2 When I use my own data, the results are not satisfactory, how to check the problem and what can be done for improving the results?
The following aspects are suggested:
(1) The two parameters PRIOR_HEIGHTS and PRIOR_WEIGHTS appear in pairs. In other words, the two lists should have the same length. Reasonable setting of these two parameters needs to be considered in combination with your own data. Generally, several distribution centers of the target lengths and widths in the data set are selected as the basis for setting these two parameters. Please see our paper "DRBox-v2:An Improved Detector with Rotatable Boxes for Target Detection in SAR Images" IV, B, 2) for reference.

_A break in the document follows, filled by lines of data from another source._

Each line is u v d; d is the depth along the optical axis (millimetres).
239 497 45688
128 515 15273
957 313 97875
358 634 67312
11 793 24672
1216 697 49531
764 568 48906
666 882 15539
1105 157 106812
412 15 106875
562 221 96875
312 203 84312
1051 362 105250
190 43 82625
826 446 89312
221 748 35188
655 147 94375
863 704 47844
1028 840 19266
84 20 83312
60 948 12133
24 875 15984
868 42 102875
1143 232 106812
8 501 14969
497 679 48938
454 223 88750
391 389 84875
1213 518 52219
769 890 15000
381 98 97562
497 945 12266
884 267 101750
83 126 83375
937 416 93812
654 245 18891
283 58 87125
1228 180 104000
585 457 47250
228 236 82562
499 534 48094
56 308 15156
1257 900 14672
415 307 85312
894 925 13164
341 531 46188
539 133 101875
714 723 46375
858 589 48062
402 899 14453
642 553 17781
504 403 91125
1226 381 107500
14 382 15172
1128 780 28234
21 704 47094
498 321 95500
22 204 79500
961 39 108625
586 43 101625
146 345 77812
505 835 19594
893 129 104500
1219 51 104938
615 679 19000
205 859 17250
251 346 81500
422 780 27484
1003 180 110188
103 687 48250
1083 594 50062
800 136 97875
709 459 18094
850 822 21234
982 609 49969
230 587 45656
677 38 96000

(2) The setting of the "IS180" parameter is related to the characteristics of the targets in your data. When the head and tail of the target can be distinguished, (the angles of targets ranges from 0 to 360 in the annotation file) the parameter should be set to False, and PRIOR_ANGLES can be set to [0, 30, 60, 90, 120, 150, 180, 210, 240, 270, 300, 330]; otherwise, the parameter is set to True.

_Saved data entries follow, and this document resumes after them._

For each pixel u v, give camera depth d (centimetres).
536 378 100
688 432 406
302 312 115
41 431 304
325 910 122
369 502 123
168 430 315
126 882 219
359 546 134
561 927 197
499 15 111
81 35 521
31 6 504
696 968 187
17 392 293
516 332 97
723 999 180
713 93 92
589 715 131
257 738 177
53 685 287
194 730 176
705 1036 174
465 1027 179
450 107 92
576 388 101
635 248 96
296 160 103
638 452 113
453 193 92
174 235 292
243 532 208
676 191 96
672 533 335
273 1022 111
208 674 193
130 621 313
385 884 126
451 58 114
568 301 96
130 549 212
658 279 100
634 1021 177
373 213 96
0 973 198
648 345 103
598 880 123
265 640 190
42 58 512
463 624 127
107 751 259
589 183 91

(3) When you use your own data, we recommend that you still set the image block size to 300×300, so you don't need to change the feature size (FEA_HEIGHT and FEA_WIDTH) and some other parameters. Otherwise, you need to adjust the feature size, stepsize according to your own data. In addition, please ensure that your annotation data is consistent with the sample and there are no problems such as crossing the boundary.
(4) In order to ensure the correctness of the data preparation, you could check your own annotation data as follows. You can mark the prior boxes in "pkl" file (which plays as positive samples) on images. The plotted box should cover the target well.

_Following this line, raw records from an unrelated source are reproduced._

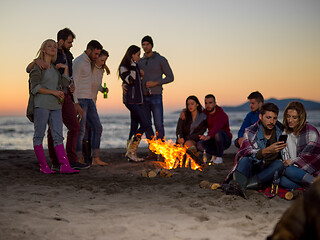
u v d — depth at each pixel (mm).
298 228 1388
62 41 5879
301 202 1409
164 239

(5) You can modify the parameter settings as needed:
a) OVERLAP_THRESHOLD: this parameter affects the selection of positive samples. b) TEST_SCORE_THRESHOLD: this parameter controls retained results in the test phase. c) TEST_NMS_THRESHOLD: this parameter controls the NMS threshold in the test phase.
(6) You can check the loss curve during the training process. When the loss curve is abnormal, the following actions are recommended:
a) You can comment on one loss, and observe the situation of the other loss to locate the problem. (self.loss = self.loc_loss + self.conf_loss) b) When the location loss is abnormal, there may be a problem with the positive sample coding. Please check the parameter setting and the data preparation. (please see the above (3), (4), and (5) for reference) c) Please note that the unreasonable setting of PRIOR_HEIGHTS and PRIOR_WEIGHTS probably cause the abnormal of the loss.